> **JOB ITEM**:
Please render every line from the one containing "Im Bild: Heinz-Otto Engel (rechts) beim „Ang" through the last line of the rows as a numbered list, dropping blank lines and leaving out the pictures.
————
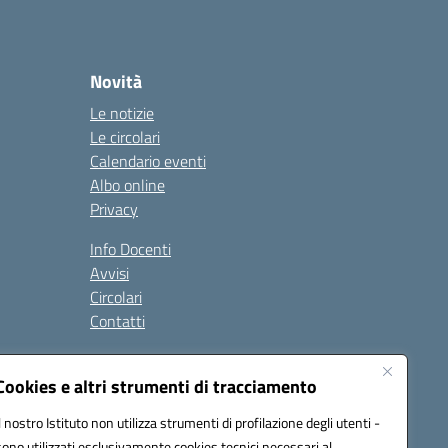
Novità
Le notizie
Le circolari
Calendario eventi
Albo online
Privacy
Info Docenti
Avvisi
Circolari
Contatti
à
Cookies e altri strumenti di tracciamento
Seguici su:
Il nostro Istituto non utilizza strumenti di profilazione degli utenti -
sono utilizzati esclusivamente cookies tecnici necessari al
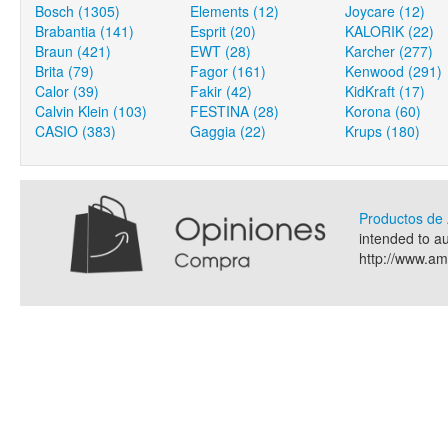
Bosch (1305)
Elements (12)
Joycare (12)
Brabantia (141)
Esprit (20)
KALORIK (22)
Braun (421)
EWT (28)
Karcher (277)
Brita (79)
Fagor (161)
Kenwood (291)
Calor (39)
Fakir (42)
KidKraft (17)
Calvin Klein (103)
FESTINA (28)
Korona (60)
CASIO (383)
Gaggia (22)
Krups (180)
Productos d
intended to a
http://www.a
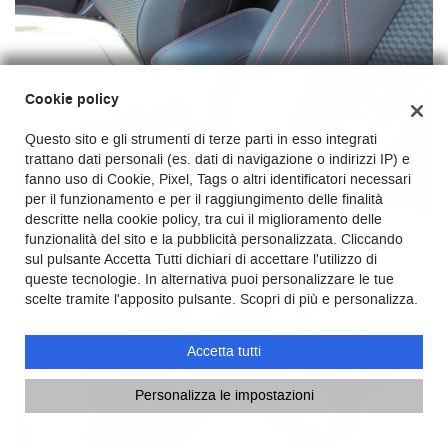
Cookie policy
Questo sito e gli strumenti di terze parti in esso integrati
trattano dati personali (es. dati di navigazione o indirizzi IP) e
fanno uso di Cookie, Pixel, Tags o altri identificatori necessari
per il funzionamento e per il raggiungimento delle finalità
descritte nella cookie policy, tra cui il miglioramento delle
funzionalità del sito e la pubblicità personalizzata. Cliccando
sul pulsante Accetta Tutti dichiari di accettare l'utilizzo di
queste tecnologie. In alternativa puoi personalizzare le tue
scelte tramite l'apposito pulsante. Scopri di più e personalizza.
Accetta tutti
Personalizza le impostazioni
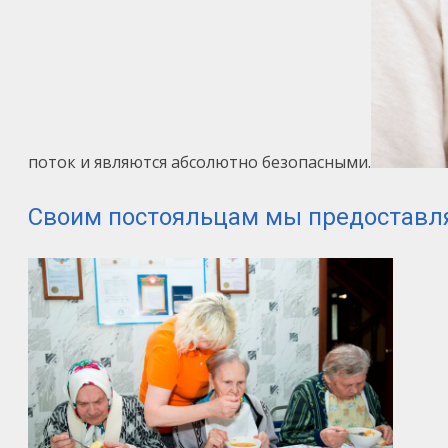
поток и являются абсолютно безопасными.
Своим постояльцам мы предоставля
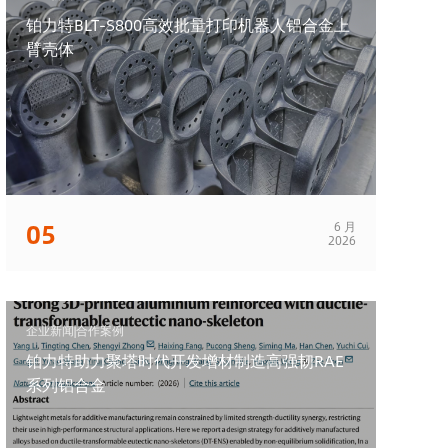
铂力特BLT-S800高效批量打印机器人铝合金上
臂壳体
05
6 月
2026
企业新闻|合作案例
铂力特助力聚塔时代开发增材制造高强韧RAE
系列铝合金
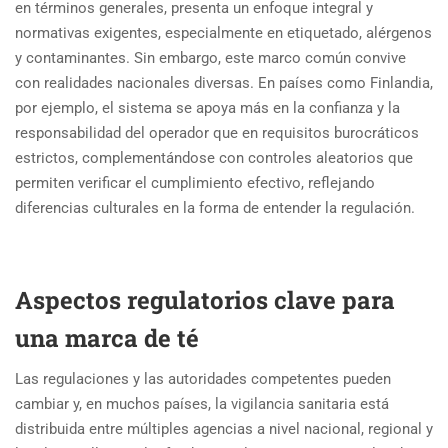
en términos generales, presenta un enfoque integral y
normativas exigentes, especialmente en etiquetado, alérgenos
y contaminantes. Sin embargo, este marco común convive
con realidades nacionales diversas. En países como Finlandia,
por ejemplo, el sistema se apoya más en la confianza y la
responsabilidad del operador que en requisitos burocráticos
estrictos, complementándose con controles aleatorios que
permiten verificar el cumplimiento efectivo, reflejando
diferencias culturales en la forma de entender la regulación.
Aspectos regulatorios clave para
una marca de té
Las regulaciones y las autoridades competentes pueden
cambiar y, en muchos países, la vigilancia sanitaria está
distribuida entre múltiples agencias a nivel nacional, regional y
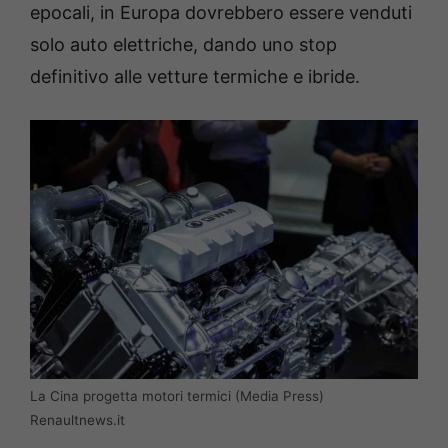
epocali, in Europa dovrebbero essere venduti
solo auto elettriche, dando uno stop
definitivo alle vetture termiche e ibride.
La Cina progetta motori termici (Media Press)
Renaultnews.it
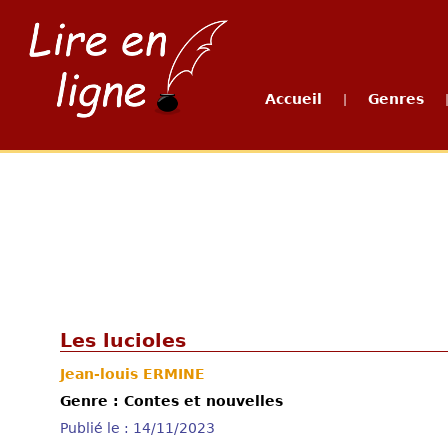
Accueil
Genres
|
Les lucioles
Jean-louis ERMINE
Genre : Contes et nouvelles
Publié le : 14/11/2023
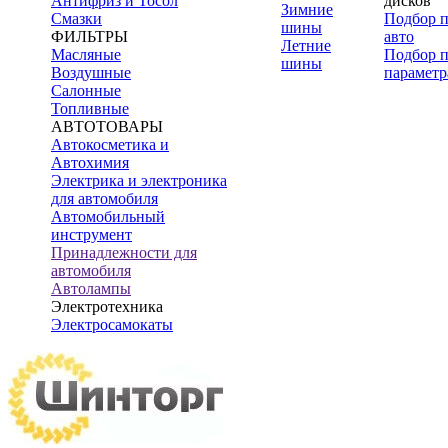
Антифриз и Тосол
дисков
Зимние
Смазки
Подбор 
шины
ФИЛЬТРЫ
авто
Летние
Масляные
Подбор 
шины
Воздушные
параметр
Салонные
Топливные
АВТОТОВАРЫ
Автокосметика и
Автохимия
Электрика и электроника
для автомобиля
Автомобильный
инструмент
Принадлежности для
автомобиля
Автолампы
Электротехника
Электросамокаты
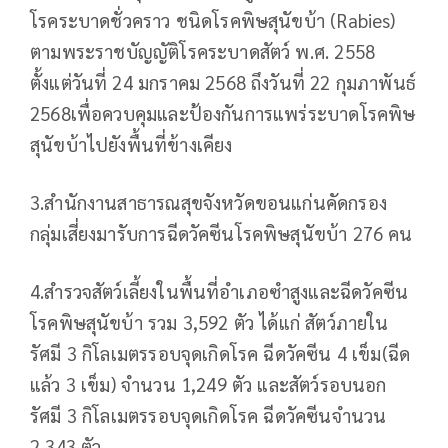
โรคระบาดชั่วคราว ชนิดโรคพิษสุนัขบ้า (Rabies)
ตามพระราชบัญญัติโรคระบาดสัตว์ พ.ศ. 2558
ตั้งแต่วันที่ 24 มกราคม 2568 ถึงวันที่ 22 กุมภาพันธ์
2568เพื่อควบคุมและป้องกันการแพร่ระบาดโรคพิษ
สุนัขบ้าไปยังพื้นที่ข้างเคียง
3.สำนักงานสาธารณสุขจังหวัดขอนแก่นคัดกรอง
กลุ่มเสี่ยงมารับการฉีดวัคซีนโรคพิษสุนัขบ้า 276 คน
4.สำรวจสัตว์เลี้ยงในพื้นที่อำเภอซำสูงและฉีดวัคซีน
โรคพิษสุนัขบ้า รวม 3,592 ตัว ได้แก่ สัตว์ภายใน
รัศมี 3 กิโลเมตรรอบจุดเกิดโรค ฉีดวัคซีน 4 เข็ม(ฉีด
แล้ว 3 เข็ม) จำนวน 1,249 ตัว และสัตว์รอบนอก
รัศมี 3 กิโลเมตรรอบจุดเกิดโรค ฉีดวัคซีนจำนวน
2,343 ตัว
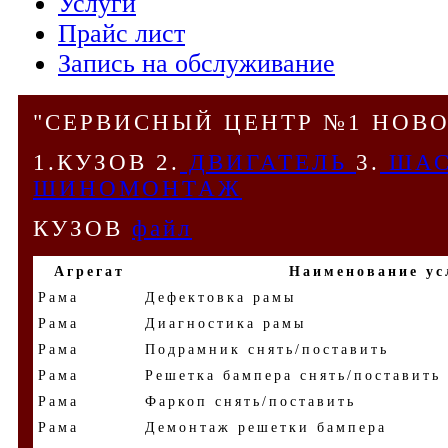
Услуги
Прайс лист
Запись на обслуживание
"СЕРВИСНЫЙ ЦЕНТР №1 НОВОС
1.КУЗОВ 2.
ДВИГАТЕЛЬ
3.
ША
ШИНОМОНТАЖ
КУЗОВ
файл
Агрегат
Наименование ус
Рама
Дефектовка рамы
Рама
Диагностика рамы
Рама
Подрамник снять/поставить
Рама
Решетка бампера снять/поставить
Рама
Фаркоп снять/поставить
Рама
Демонтаж решетки бампера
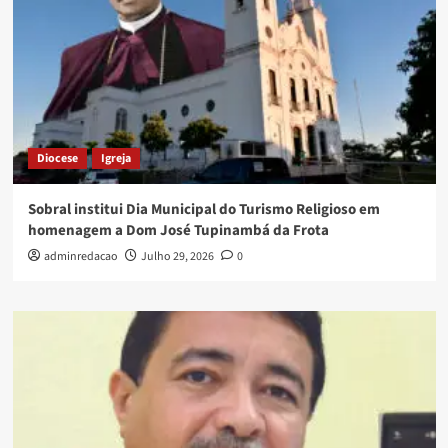
Diocese
Igreja
Sobral institui Dia Municipal do Turismo Religioso em
homenagem a Dom José Tupinambá da Frota
adminredacao
Julho 29, 2026
0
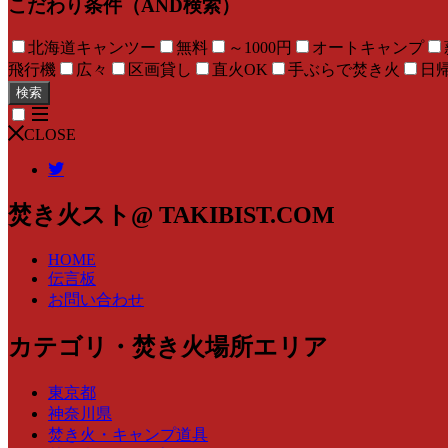
こだわり条件（AND検索）
北海道キャンツー
無料
～1000円
オートキャンプ
飛行機
広々
区画貸し
直火OK
手ぶらで焚き火
日
検索
CLOSE
焚き火スト@ TAKIBIST.COM
HOME
伝言板
お問い合わせ
カテゴリ・焚き火場所エリア
東京都
神奈川県
焚き火・キャンプ道具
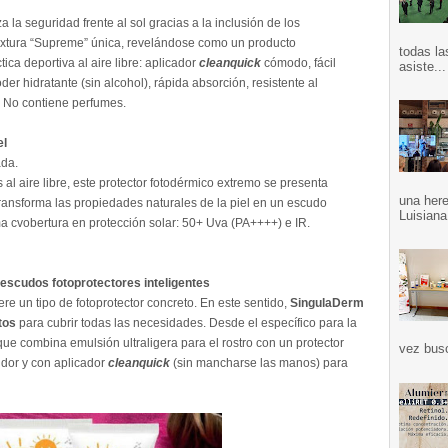
 la seguridad frente al sol gracias a la inclusión de los
 textura “Supreme” única, revelándose como un producto
todas la
ca deportiva al aire libre: aplicador
cleanquick
cómodo, fácil
asiste...
der hidratante (sin alcohol), rápida absorción, resistente al
s. No contiene perfumes.
el
ada.
al aire libre, este protector fotodérmico extremo se presenta
una here
 transforma las propiedades naturales de la piel en un escudo
Luisiana
a cvobertura en protección solar: 50+ Uva (PA++++) e IR.
escudos fotoprotectores inteligentes
re un tipo de fotoprotector concreto. En este sentido,
SingulaDerm
tos
para cubrir todas las necesidades. Desde el específico para la
 que combina emulsión ultraligera para el rostro con un protector
vez bus
sudor y con aplicador
cleanquick
(sin mancharse las manos) para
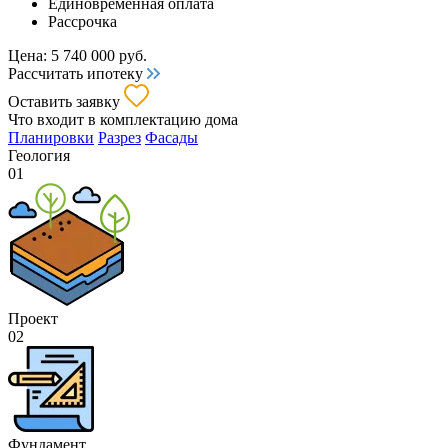
Единовременная оплата
Рассрочка
Цена:
5 740 000
руб.
Рассчитать ипотеку
Оставить заявку
Что входит
в комплектацию дома
Планировки
Разрез
Фасады
Геология
01
Проект
02
Фундамент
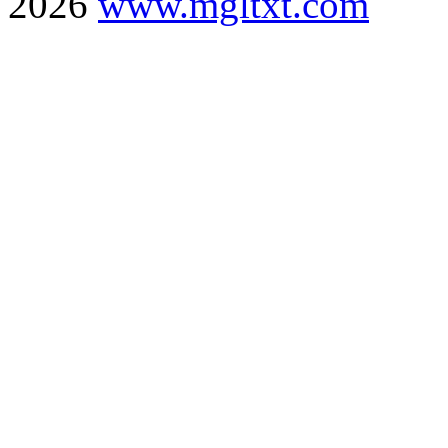
2026
www.mgltxt.com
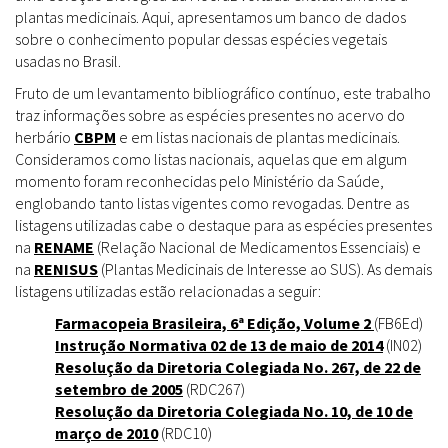
plantas medicinais. Aqui, apresentamos um banco de dados
sobre o conhecimento popular dessas espécies vegetais
usadas no Brasil.
Fruto de um levantamento bibliográfico contínuo, este trabalho
traz informações sobre as espécies presentes no acervo do
herbário
CBPM
e em listas nacionais de plantas medicinais.
Consideramos como listas nacionais, aquelas que em algum
momento foram reconhecidas pelo Ministério da Saúde,
englobando tanto listas vigentes como revogadas. Dentre as
listagens utilizadas cabe o destaque para as espécies presentes
na
RENAME
(Relação Nacional de Medicamentos Essenciais) e
na
RENISUS
(Plantas Medicinais de Interesse ao SUS). As demais
listagens utilizadas estão relacionadas a seguir:
Farmacopeia Brasileira, 6ª Edição, Volume 2
(FB6Ed)
Instrução Normativa 02 de 13 de maio de 2014
(IN02)
Resolução da Diretoria Colegiada No. 267, de 22 de
setembro de 2005
(RDC267)
Resolução da Diretoria Colegiada No. 10, de 10 de
março de 2010
(RDC10)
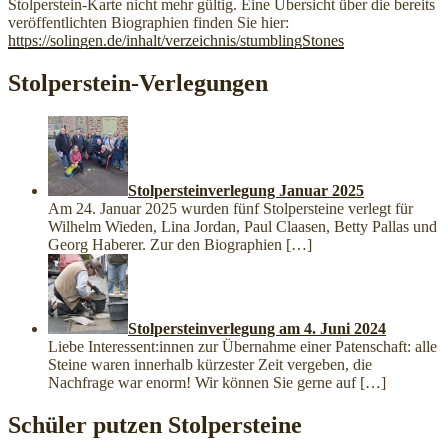
Stolperstein-Karte nicht mehr gültig. Eine Übersicht über die bereits
veröffentlichten Biographien finden Sie hier:
https://solingen.de/inhalt/verzeichnis/stumblingStones
Stolperstein-Verlegungen
Stolpersteinverlegung Januar 2025
Am 24. Januar 2025 wurden fünf Stolpersteine verlegt für
Wilhelm Wieden, Lina Jordan, Paul Claasen, Betty Pallas und
Georg Haberer. Zur den Biographien
[…]
Stolpersteinverlegung am 4. Juni 2024
Liebe Interessent:innen zur Übernahme einer Patenschaft: alle
Steine waren innerhalb kürzester Zeit vergeben, die
Nachfrage war enorm! Wir können Sie gerne auf
[…]
Schüler putzen Stolpersteine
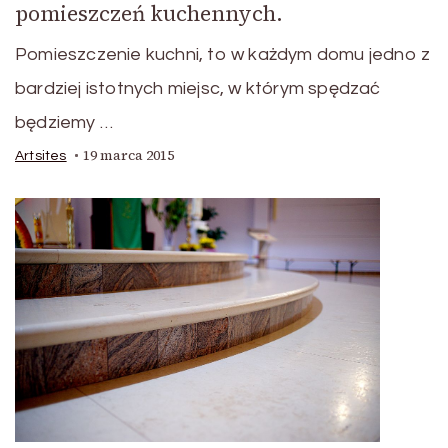
pomieszczeń kuchennych.
Pomieszczenie kuchni, to w każdym domu jedno z
bardziej istotnych miejsc, w którym spędzać
będziemy …
19 marca 2015
Artsites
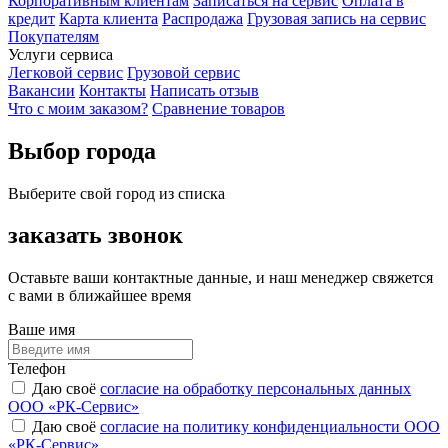
Корпоративным клиентам
Записаться на сервис
Оплата в
кредит
Карта клиента
Распродажа
Грузовая запись на сервис
Покупателям
Услуги сервиса
Легковой сервис
Грузовой сервис
Вакансии
Контакты
Написать отзыв
Что с моим заказом?
Сравнение товаров
Выбор города
Выберите свой город из списка
заказать звонок
Оставьте ваши контактные данные, и наш менеджер свяжется
с вами в ближайшее время
Ваше имя
Телефон
Даю своё
согласие на обработку персональных данных
ООО «РК-Сервис»
Даю своё
согласие на политику конфиденциальности ООО
«РК-Сервис»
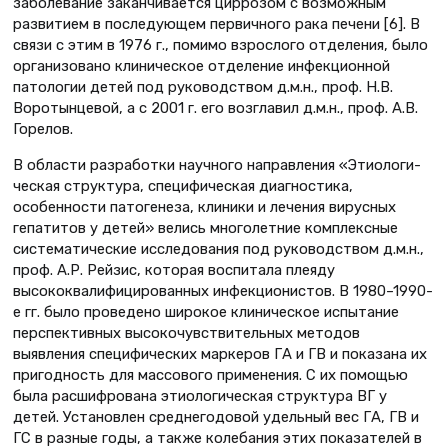
заболевание заканчивается циррозом с возможным
развитием в последующем первичного рака печени [6]. В
связи с этим в 1976 г., помимо взрослого отделения, было
организовано клиническое отделение инфекционной
патологии детей под руководством д.м.н., проф. Н.В.
Воротынцевой, а с 2001 г. его возглавил д.м.н., проф. А.В.
Горелов.
В области разработки научного направления «Этиологи­
ческая структура, специфическая диагностика,
особенности патогенеза, клиники и лечения вирусных
гепатитов у детей» велись многолетние комплексные
систематические исследования под руководством д.м.н.,
проф. А.Р. Рейзис, которая воспитала плеяду
высококвалифицированных инфекционистов. В 1980–1990-
е гг. было проведено широкое клиническое испытание
перспективных высокочувствительных методов
выявления специфических маркеров ГА и ГВ и показана их
пригодность для массового применения. С их помощью
была расшифрована этиологическая структура ВГ у
детей. Установлен среднегодовой удельный вес ГА, ГВ и
ГС в разные годы, а также колебания этих показателей в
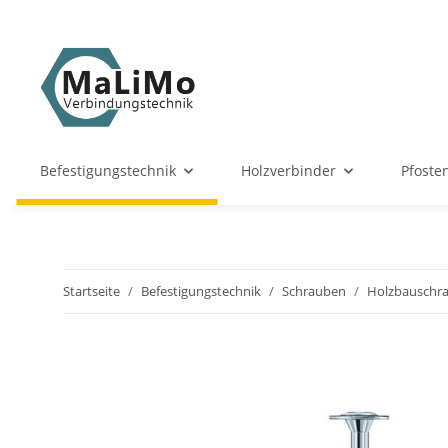
Befestigungstechnik
Holzverbinder
Pfoste
Startseite
Befestigungstechnik
Schrauben
Holzbauschr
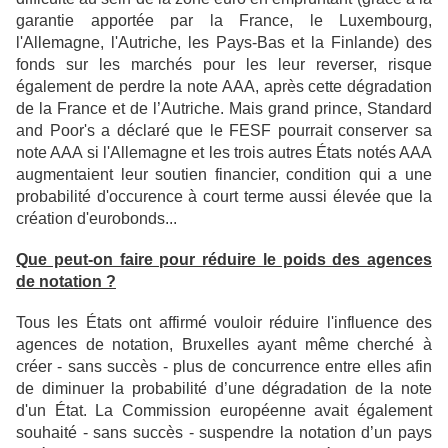
garantie apportée par la France, le Luxembourg,
l'Allemagne, l'Autriche, les Pays-Bas et la Finlande) des
fonds sur les marchés pour les leur reverser, risque
également de perdre la note AAA, après cette dégradation
de la France et de l’Autriche. Mais grand prince, Standard
and Poor's a déclaré que le FESF pourrait conserver sa
note AAA si l'Allemagne et les trois autres États notés AAA
augmentaient leur soutien financier, condition qui a une
probabilité d'occurence à court terme aussi élevée que la
création d'eurobonds...
Que peut-on faire pour réduire le poids des agences
de notation ?
Tous les États ont affirmé vouloir réduire l'influence des
agences de notation, Bruxelles ayant même cherché à
créer - sans succès - plus de concurrence entre elles afin
de diminuer la probabilité d’une dégradation de la note
d'un État. La Commission européenne avait également
souhaité - sans succès - suspendre la notation d’un pays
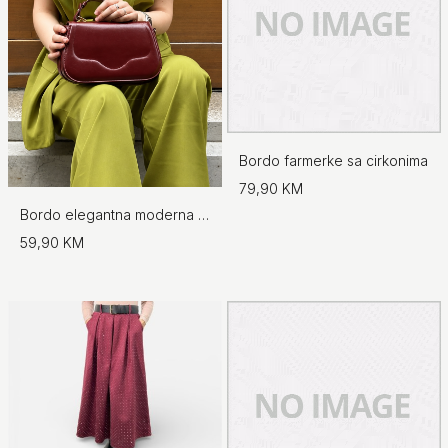
Bordo farmerke sa cirkonima
79,90 KM
Bordo elegantna moderna torba s preklopom
59,90 KM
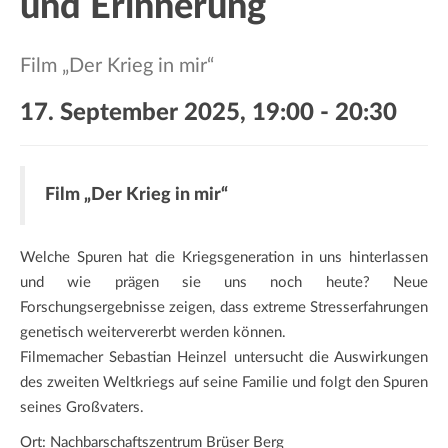
und Erinnerung
a
t
i
Film „Der Krieg in mir“
o
n
17. September 2025, 19:00
-
20:30
Film „Der Krieg in mir“
Welche Spuren hat die Kriegsgeneration in uns hinterlassen
und wie prägen sie uns noch heute? Neue
Forschungsergebnisse zeigen, dass extreme Stresserfahrungen
genetisch weitervererbt werden können.
Filmemacher Sebastian Heinzel untersucht die Auswirkungen
des zweiten Weltkriegs auf seine Familie und folgt den Spuren
seines Großvaters.
Ort: Nachbarschaftszentrum Brüser Berg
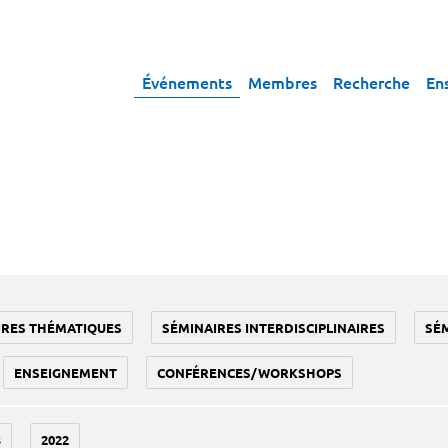
Événements
Membres
Recherche
En
IRES THÉMATIQUES
SÉMINAIRES INTERDISCIPLINAIRES
SÉ
ENSEIGNEMENT
CONFÉRENCES/WORKSHOPS
3
2022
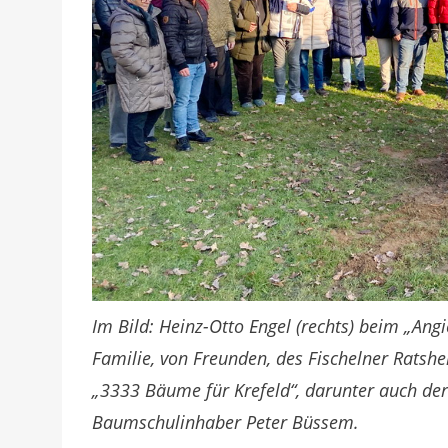
Im Bild: Heinz-Otto Engel (rechts) beim „Ang
Familie, von Freunden, des Fischelner Ratshe
„3333 Bäume für Krefeld“, darunter auch de
Baumschulinhaber Peter Büssem.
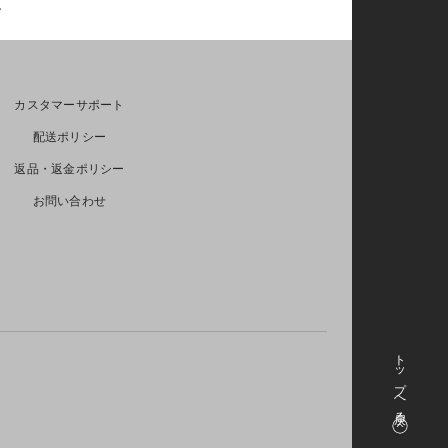
い。
カスタマーサポート
配送ポリシー
返品・返金ポリシー
お問い合わせ
トップへ戻る
や決済サービスにより反映までお時間を要する場合があり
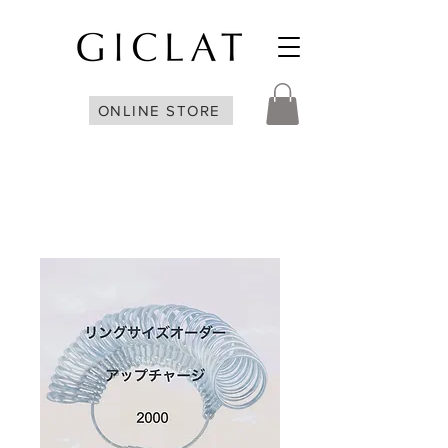
ONLINE STORE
————
> **SOLUTION FOR THIS EXERCISE**:
1. Im Bild: Heinz-Otto Engel (rechts) beim „Ang
2. Familie, von Freunden, des Fischelner Ratshe
3. „3333 Bäume für Krefeld“, darunter auch de
4. Baumschulinhaber Peter Büssem.
5. い。
6. カスタマーサポート
7. 配送ポリシー
8. 返品・返金ポリシー
9. お問い合わせ
10. トップへ戻る
11. や決済サービスにより反映までお時間を要する場合があり
12. ONLINE STORE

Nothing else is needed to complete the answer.